Let's get us some simplistic "beans binding" to support the Presentation Model pattern. We explicitly declare our properties so as to enjoy IDE auto-completion and refactoring capabilities. "Wa wa wee wa!" Cos string references are fragile with respect to renaming getters and setters, and so we avoid them, like whatsit, the plague ;)


Code Snippet

We implement a POJO Presentation Model object as follows.

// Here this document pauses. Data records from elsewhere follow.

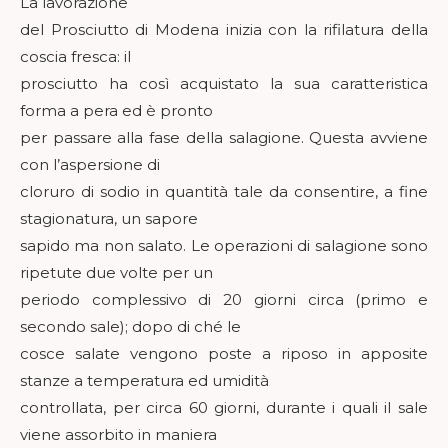
La lavorazione
del Prosciutto di Modena inizia con la rifilatura della
coscia fresca: il
prosciutto ha così acquistato la sua caratteristica
forma a pera ed è pronto
per passare alla fase della salagione. Questa avviene
con l’aspersione di
cloruro di sodio in quantità tale da consentire, a fine
stagionatura, un sapore
sapido ma non salato. Le operazioni di salagione sono
ripetute due volte per un
periodo complessivo di 20 giorni circa (primo e
secondo sale); dopo di ché le
cosce salate vengono poste a riposo in apposite
stanze a temperatura ed umidità
controllata, per circa 60 giorni, durante i quali il sale
viene assorbito in maniera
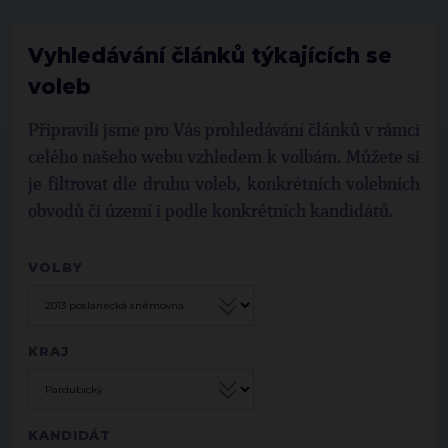
Vyhledávání článků týkajících se
voleb
Připravili jsme pro Vás prohledávání článků v rámci
celého našeho webu vzhledem k volbám. Můžete si
je filtrovat dle druhu voleb, konkrétních volebních
obvodů či území i podle konkrétních kandidátů.
VOLBY
KRAJ
KANDIDÁT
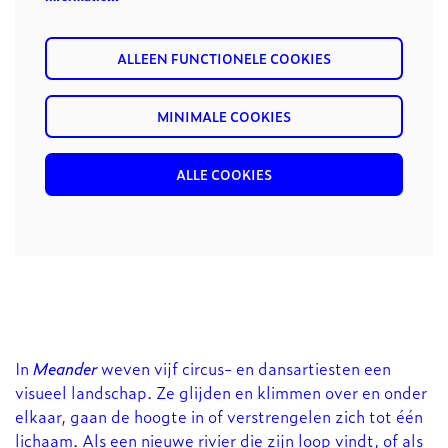
ALLEEN FUNCTIONELE COOKIES
MINIMALE COOKIES
ALLE COOKIES
Inzoomen
In
Meander
weven vijf circus- en dansartiesten een
visueel landschap. Ze glijden en klimmen over en onder
elkaar, gaan de hoogte in of verstrengelen zich tot één
lichaam. Als een nieuwe rivier die zijn loop vindt, of als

public class PersonModel {    
    private String firstNames;
    private String lastName;
    private String phone;
    private String email;
    private Date birthDate;
    private BigInteger idNumber;
    private BigDecimal creditScore;
    private Integer dependents;
    private PersonTitle title;
    private PersonGender gender;
    private PersonMaritalStatus maritalStatus;
    private Boolean confirmed;
    ...    
    @IntegerRangeValidator(minimum = 0, maximum = 9, inclusive = true)
    public void setDependents(Integer dependents) {
        this.dependents = dependents;
    }
    ...
}

where we have illustrated a validation annotation. Alternatively we specify the um, properties' properties, including validators, in an explicit bean info class, as follows. This is sans magic, quite trivial and quite programmable. "It's nice, I like. High five!"

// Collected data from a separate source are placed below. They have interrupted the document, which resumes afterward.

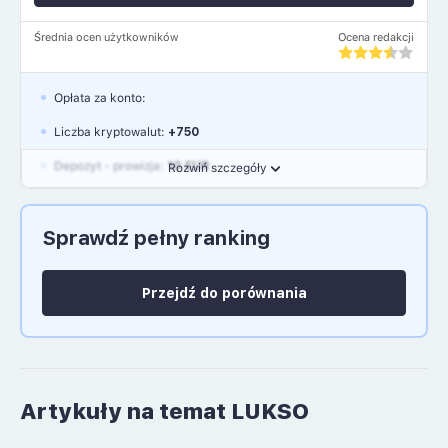
Średnia ocen użytkowników
Ocena redakcji
Opłata za konto:
Liczba kryptowalut:
+750
Depozyt - prowizja:
10 EUR
Rozwiń szczegóły
Waluty:
EUR, GBP, USD
Sprawdź pełny ranking
Język polski: NIE
Przejdź do porównania
Artykuły na temat LUKSO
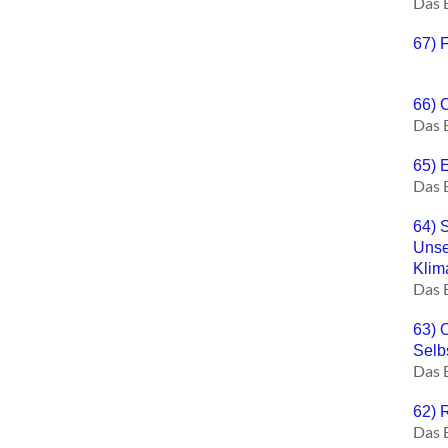
Das 
67) 
66) 
Das 
65) 
Das 
64) 
Unse
Klim
Das 
63) O
Selb
Das 
62) 
Das 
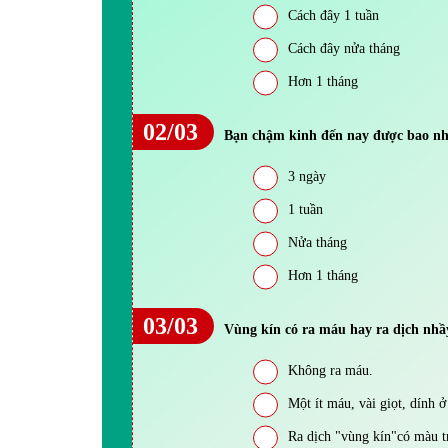
Cách đây 1 tuần
Cách đây nửa tháng
Hơn 1 tháng
02/03
Bạn chậm kinh đến nay được bao nh
3 ngày
1 tuần
Nửa tháng
Hơn 1 tháng
03/03
Vùng kín có ra máu hay ra dịch nh
Không ra máu.
Một ít máu, vài giọt, dính ở
Ra dịch "vùng kín"có màu t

public class PersonModelInfo extends QBeanInfo<PersonModel> {
    final QProperty firstNames = createProperty("firstNames");
    final QProperty lastName = createProperty("lastName");
    final QProperty phone = createProperty("phone");
    final QProperty email = createProperty("email");
    final QProperty birthDate = createProperty("birthDate");
    final QProperty idNumber = createProperty("idNumber");
    final QProperty creditScore = createProperty("creditScore");
    final QProperty dependents = createProperty("dependents");
    final QProperty title = createProperty("title");
    final QProperty gender = createProperty("gender");
    final QProperty maritalStatus = createProperty("maritalStatus");
    final QProperty confirmed = createProperty("confirmed");
    
    public PersonModelInfo() {
        super(PersonModel.class);
        birthDate.setFormatPattern("yyyy-MM-dd");        
        birthDate.setPropertyValueType(dateType);
        birthDate.addValidator(new QFutureDateValidator(false));
        email.setPropertyValueType(emailType);
        dependents.addValidator(new QIntegerRangeValidator(0, 9, false));
        title.setPropertyValueType(enumType);
        gender.setPropertyValueType(enumType);
        maritalStatus.setPropertyValueType(enumType);
        confirmed.setPropertyValueType(booleanType);
    }   
}

We use the above info class to refer to our properties in an explicit, refactorable fashion. When we refactor our bean ie. rename properties (ie. their getter/setter methods) then we need to change the property name here, and we're good to go. Cos they're a pair like Mutt and Jeff.

QProperty stores additional information besides wrapping the underlying PropertyDescriptor, eg. formatPattern and propertyValueType relate to formatting, and also there a list of validators.


Demo

Launch   (PersonInfo, 150k/500k, unsandboxed, Java6)

You can refresh the "BeanInfo" tab (and also the "Console" tab) to see that the values entered into our form are written to our Presentation Model.

where use formatPattern to override the default formatting for that propertyValueType (eg. date, timestamp, currency) and propertyType (eg. Date, Integer et al).